Primary lens luxation in the Chinese Shar Pei: clinical and hereditary characteristics
Fonte: Jarrod Andrew Lazarus, J. Phillip Pickett e Erin S. Champagne
Catarata Hipermatura subluxada (Afácico crescente). Foto: Dr. JAK
A pedigree analysis of a family of 15 related Chinese Shar Peis was conducted. This pedigree analysis, including affected and nonaffected dams, sires and offspring, was compiled to document and characterize the occurrence, common clinical signs, and age of onset of primary lens luxation while suggesting a possible mode of inheritance in this breed. Of the five offspring from the mating of an affected dam to two unrelated affected males, 100% of offspring were affected with bilateral primary lens luxations. Of the four viable offspring from the mating of the same affected dam to an unrelated, unaffected male, two dogs (50%) were affected. The average age of onset of affected animals (seven) in this first generation was 4.9 years (range 3±6 years). The six dogs in the second generation of the same pedigree line were 2-years-old at examination with none of these animals affected at the time of this study. The most common presenting complaints were a unilateral change in ocular appearance (5 of 7 dogs) and subjective vision impairment (4 of 7 dogs). The most common clinical sign upon ophthalmic examination was iridodonesis (unilateral 4 of 7 dogs; bilateral 3 of 7 dogs) and the presence of an aphakic crescent (3 of 7 dogs).

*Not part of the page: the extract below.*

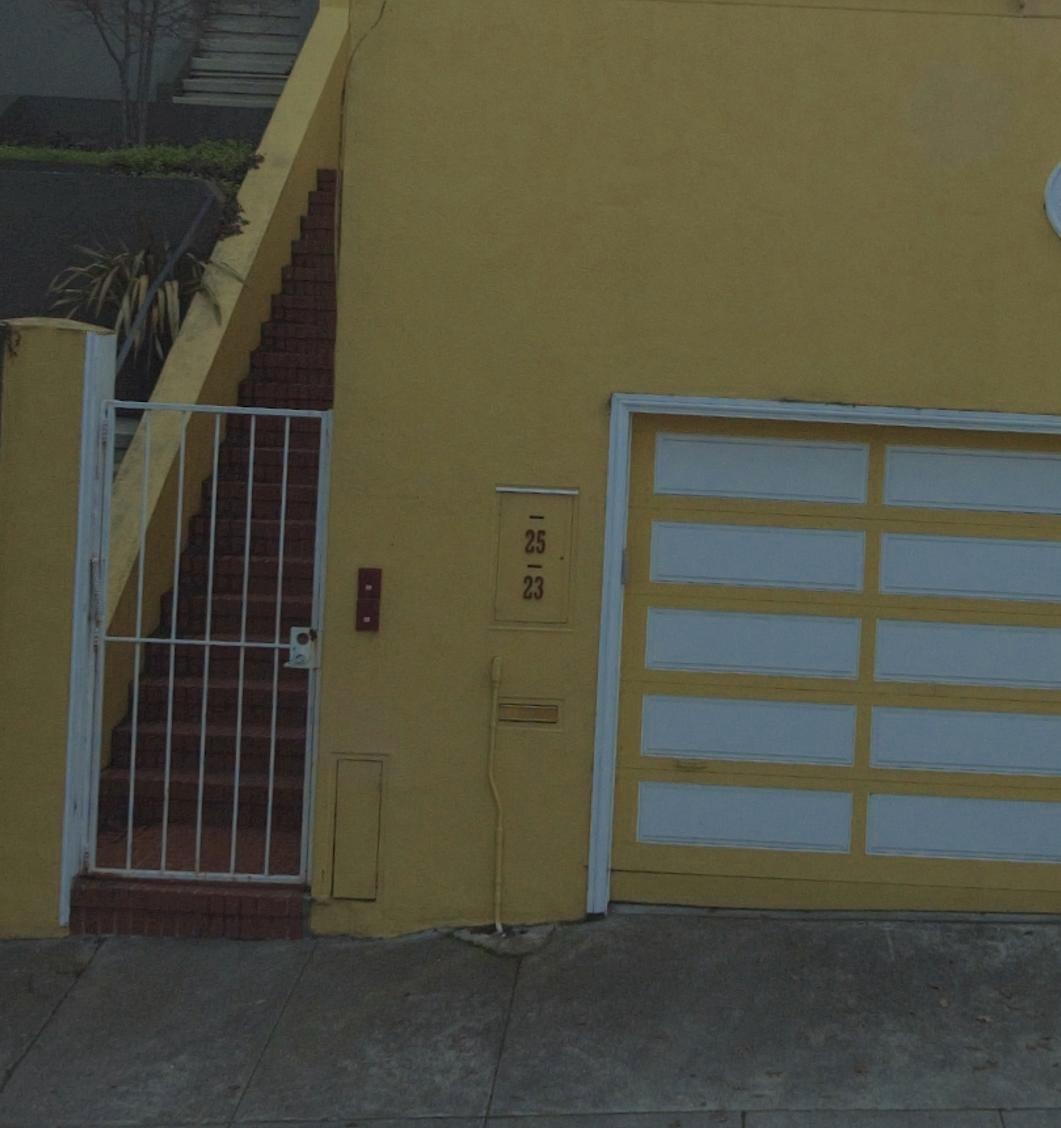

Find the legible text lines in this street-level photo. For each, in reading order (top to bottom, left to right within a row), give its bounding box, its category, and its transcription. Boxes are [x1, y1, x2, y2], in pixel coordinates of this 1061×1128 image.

[523, 527, 547, 556] StreetNumber: 25
[522, 574, 544, 600] StreetNumber: 23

Gonioscopy and tonometry of severely affected eyes revealed a narrow or closed iridocorneal angle and ocular hypertension. This study suggests that primary lens luxation does occur in the Chinese Shar Pei, resembling the clinical condition (age of onset, clinical signs) previously described in the terrier breeds, the Border Collie, and the Tibetan Terrier. Application of the phenotypic findings in this study to a Mendelian genetic model of inheritance suggests that primary lens luxation in the Chinese Shar Pei is inherited as a simple autosomal recessive trait.